Regulating Artificial Intelligence (AI): The EU Moves First

Briefing

Artificial Intelligence (AI) and machine learning services are increasing at a rapid rate around the world. These technologies affect all sectors and are predicted to be key drivers of economic growth, innovation, automation, security and knowledge. Such rapid expansion creates unique opportunities but also creates systemic risks.  The European Union (EU) seeks first mover advantage in creating a trusted environment for the growth and development of responsible AI. This aim has economic and geopolitical motives, but also holds benefits for economic participation, innovation, social equity, human rights, environmental improvement, research and development. In April 2021, the European Commission published a package of legal and policy measures to promote responsible AI. The key initiative is a draft law on AI Regulation.  There is also a Machinery Regulation to increase product safety and an update to the EU’s Coordinated Plan for AI. The EU institutions will finalise and adopt these measures in the coming months and years.

Artificial Intelligence Systems  

The AI Regulation applies to Artificial Intelligence systems (AI systems). This is broadly defined as software that is developed with one or more techniques and approaches applied to a set of human-defined objectives that generate outputs such as content, predictions, recommendations, or decisions influencing the environments they interact with. These techniques and approaches include machine learning, including supervised, unsupervised and reinforcement learning, using a wide variety of methods including deep learning. Logic and knowledge-based approaches including knowledge representation, inductive (logic) programming, knowledge bases, inference and deductive engines, (symbolic) reasoning and expert systems are also covered. The definition also extends to statistical approaches, Bayesian estimation, search and optimisation methods.

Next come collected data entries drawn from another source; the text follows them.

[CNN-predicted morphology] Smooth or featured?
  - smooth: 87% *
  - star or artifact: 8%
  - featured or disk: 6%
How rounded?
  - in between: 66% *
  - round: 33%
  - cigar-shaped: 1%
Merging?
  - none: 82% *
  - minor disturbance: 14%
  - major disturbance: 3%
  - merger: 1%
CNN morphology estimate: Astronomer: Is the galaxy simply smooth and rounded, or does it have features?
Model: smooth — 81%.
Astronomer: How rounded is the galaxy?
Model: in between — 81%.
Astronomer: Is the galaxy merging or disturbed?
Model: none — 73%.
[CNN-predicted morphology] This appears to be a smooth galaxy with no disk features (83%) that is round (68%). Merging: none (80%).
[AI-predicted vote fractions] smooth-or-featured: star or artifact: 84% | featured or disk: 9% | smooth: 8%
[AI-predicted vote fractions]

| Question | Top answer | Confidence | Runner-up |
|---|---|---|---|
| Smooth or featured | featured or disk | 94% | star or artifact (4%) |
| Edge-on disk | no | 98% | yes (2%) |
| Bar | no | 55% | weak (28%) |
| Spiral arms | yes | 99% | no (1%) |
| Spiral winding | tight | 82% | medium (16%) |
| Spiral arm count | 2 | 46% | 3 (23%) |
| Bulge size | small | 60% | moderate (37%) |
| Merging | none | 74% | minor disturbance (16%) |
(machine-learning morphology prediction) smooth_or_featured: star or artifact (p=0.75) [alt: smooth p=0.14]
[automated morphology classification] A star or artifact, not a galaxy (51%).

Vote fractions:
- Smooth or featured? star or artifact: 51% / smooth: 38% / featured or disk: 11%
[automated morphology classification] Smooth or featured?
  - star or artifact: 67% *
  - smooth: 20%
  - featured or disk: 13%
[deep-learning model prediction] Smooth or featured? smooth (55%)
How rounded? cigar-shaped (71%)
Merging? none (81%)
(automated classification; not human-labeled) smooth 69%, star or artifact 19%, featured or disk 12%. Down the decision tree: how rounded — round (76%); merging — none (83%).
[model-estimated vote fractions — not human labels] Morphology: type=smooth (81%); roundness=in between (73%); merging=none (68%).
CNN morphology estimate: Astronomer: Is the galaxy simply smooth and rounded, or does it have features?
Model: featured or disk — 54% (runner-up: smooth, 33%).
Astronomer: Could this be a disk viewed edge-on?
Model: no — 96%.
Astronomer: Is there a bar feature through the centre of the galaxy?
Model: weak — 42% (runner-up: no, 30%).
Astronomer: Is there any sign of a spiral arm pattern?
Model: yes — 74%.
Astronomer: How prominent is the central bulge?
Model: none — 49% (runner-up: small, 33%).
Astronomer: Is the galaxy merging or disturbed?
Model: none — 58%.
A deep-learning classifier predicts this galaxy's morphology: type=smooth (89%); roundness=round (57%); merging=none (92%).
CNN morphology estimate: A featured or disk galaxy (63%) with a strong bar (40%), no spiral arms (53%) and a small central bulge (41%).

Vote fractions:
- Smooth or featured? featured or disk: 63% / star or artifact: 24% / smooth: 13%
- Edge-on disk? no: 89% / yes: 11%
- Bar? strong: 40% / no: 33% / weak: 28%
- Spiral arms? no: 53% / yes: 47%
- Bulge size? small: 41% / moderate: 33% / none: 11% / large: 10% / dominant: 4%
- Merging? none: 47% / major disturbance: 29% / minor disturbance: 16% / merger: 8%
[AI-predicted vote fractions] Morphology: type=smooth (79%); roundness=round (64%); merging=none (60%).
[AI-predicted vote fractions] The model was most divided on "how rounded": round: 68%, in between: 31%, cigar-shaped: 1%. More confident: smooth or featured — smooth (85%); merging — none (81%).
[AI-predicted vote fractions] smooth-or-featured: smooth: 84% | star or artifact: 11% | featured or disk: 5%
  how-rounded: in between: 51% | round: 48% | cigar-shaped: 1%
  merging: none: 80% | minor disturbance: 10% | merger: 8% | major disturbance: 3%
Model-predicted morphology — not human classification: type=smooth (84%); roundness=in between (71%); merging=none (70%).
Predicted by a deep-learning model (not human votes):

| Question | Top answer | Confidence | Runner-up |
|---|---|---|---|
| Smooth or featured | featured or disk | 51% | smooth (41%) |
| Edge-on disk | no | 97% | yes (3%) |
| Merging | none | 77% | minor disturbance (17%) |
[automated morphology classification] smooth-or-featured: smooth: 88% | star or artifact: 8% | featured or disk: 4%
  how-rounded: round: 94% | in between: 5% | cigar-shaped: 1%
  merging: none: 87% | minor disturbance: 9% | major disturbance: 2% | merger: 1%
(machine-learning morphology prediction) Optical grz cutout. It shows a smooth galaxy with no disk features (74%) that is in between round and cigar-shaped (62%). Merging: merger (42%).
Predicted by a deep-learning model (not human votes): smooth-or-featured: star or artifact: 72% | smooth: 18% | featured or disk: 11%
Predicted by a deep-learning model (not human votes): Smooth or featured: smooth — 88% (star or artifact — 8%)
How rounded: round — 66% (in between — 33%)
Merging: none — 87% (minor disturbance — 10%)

The Scope of the EU AI Regulation 

The AI Regulation will apply to both private sector and public sector organisations inside and outside of the EU if the AI system is placed in the EU market or if its use affects people located in the EU. Providers, developers and manufacturers of AI systems and users (buyers) of high-risk AI systems are included in the scope of the AI Regulation. However, private and non-professional users of AI systems are not included.

Unacceptable Risk (Prohibited), High Risk, Limited Risk and Minimal Risk AI

The AI Regulation is based on four levels of a risk–based approach:

Unacceptable risk (Prohibited): This relates to a few very harmful uses of AI that infringe EU values because they violate EU fundamental rights. This includes banning social scoring by governments, exploitation of the vulnerabilities of children and the use of subliminal techniques. Live remote biometric identification systems in publicly accessible spaces used for law enforcement purposes (subject to narrow exceptions) will also be banned.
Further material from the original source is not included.